Ectopic production of parathyroid hormone in a patient with CKD.

Yogita Aggarwal, Specialist Registrar in Renal Medicine

Introduction:  Symptomatic ectopic parathyroid production is not common, but when it does occur then ectopic parathyroid tissue should be considered as a cause alongside ectopic endogenous production from mitotic lesions.  The case presented is that of symptomatic hyperparathyroidism due to ectopic parathyroid adenomas in a patient with known end stage renal failure who had had a previous total parathyroidectomy for tertiary hyperparathyroidism.

The case:  A 50 year old female of Caribbean descent, who had suffered from chronic kidney disease secondary to chronic pyelonephritis for over 30 years, had developed symptomatic tertiary hyperparathyroidism. 

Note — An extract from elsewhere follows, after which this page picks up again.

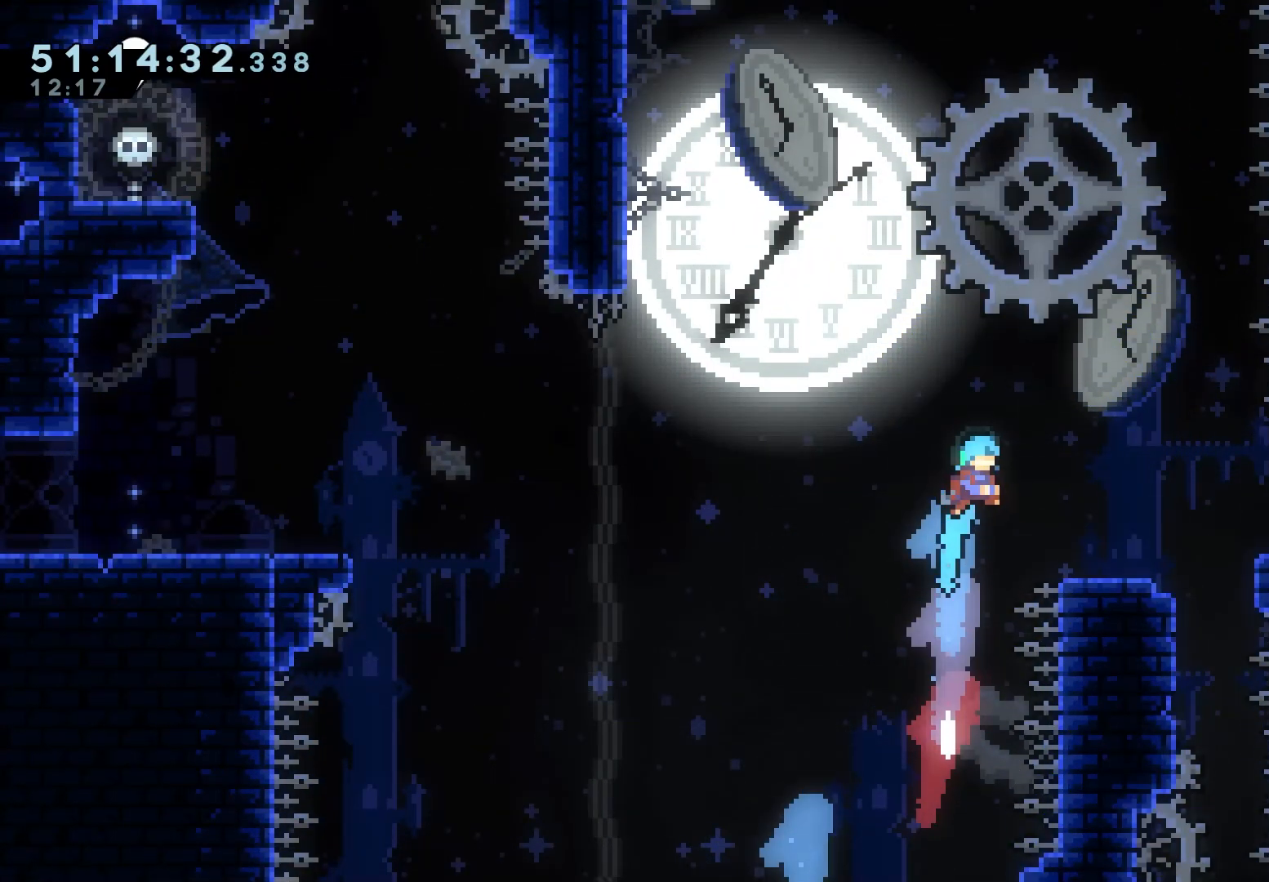
{"keys": ["grab"], "events": [[200, "dash", "up"], [250, "right", "up"], [400, "right", "down"], [483, "right", "up"]]}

The patient had reached end-stage renal failure in 1989 and received peritoneal dialysis for 5 years before accepting a cadaveric renal transplant graft in 1994.  After an episode of earlier graft rejection, the patient’s creatinine settled to ‘a best’ of 200mmol/L.  The graft failed in 2002 and the patient returned to peritoneal dialysis. 

In 1991, the patient underwent a complete parathyroidectomy as management for tertiary parathyroid disease.  The parathyroid hormone (PTH) level pre-operatively was 142pmol/l (1.3-7.6 pmol/l).  The pre-operative MIBI scan demonstrated uptake in the parathyroid glands.  The surgery was successful and histology confirmed that 4 adenomatous parathyroid glands had been removed.  1 week post operatively the parathyroid hormone level was still detectable at 7pmol/l.

In 2007, after the patient had been re-established on to peritoneal dialysis, it was noted that the parathyroid hormone level had gradually risen to 80pmol/l despite optimisation of phosphate control, vitamin D levels, and the use of calcimimetics such as Cinacalcet.  The serum corrected calcium levels were normal.  A MIBI scan completed at her local hospital picked up an area of uptake in the chest, see below (figure 1).     

 

 

 

 

 

Figure 1: MIBI scan showing parathyroid adenoma (small pink dot above the heart). NB MIBI is also taken up by cardaic tissue hence the heart is also pink in this picture.

The patient also complained of generalised bony pains & imaging with a plain X-ray of the hands showed evidence of bony destruction in her phalanges (figure 2).

Figure 2: Radiograph showing bony detruction of phalanges

The patient’s serum alkaline phosphatase level was also noted to be 7 times the upper limit of the normal range.

Repeat nuclear medicine imgaing in the form of a SPECT scan showed new areas of increased uptake in the mediastinum and in the oropharynx (figure 3). 

 

 

 

 

 

 

 

Fugure 3: SPECT imaging scans showing areas of increased uptake in the mediastinum and oropharynx

A CT showed an 18mm enhancing lesion vascular mass in her chest and a 10 x 18 x 25mm soft tissue mass within pre-vertabral soft tissue at the level of the oropharynx. A working diagnosis of ectopic parathyroid adenomas causing symptomatic tertiary hyperparathyroid disease was hypothesized. Histological diagnosis was required to rule out a mitotic aetiology (figure 4).

 

 

 

 

 

 

 

Figure 4: CT scans showing discrete lesions in the mediastinum (left-hand image) and the oropharynx (right-hand image).  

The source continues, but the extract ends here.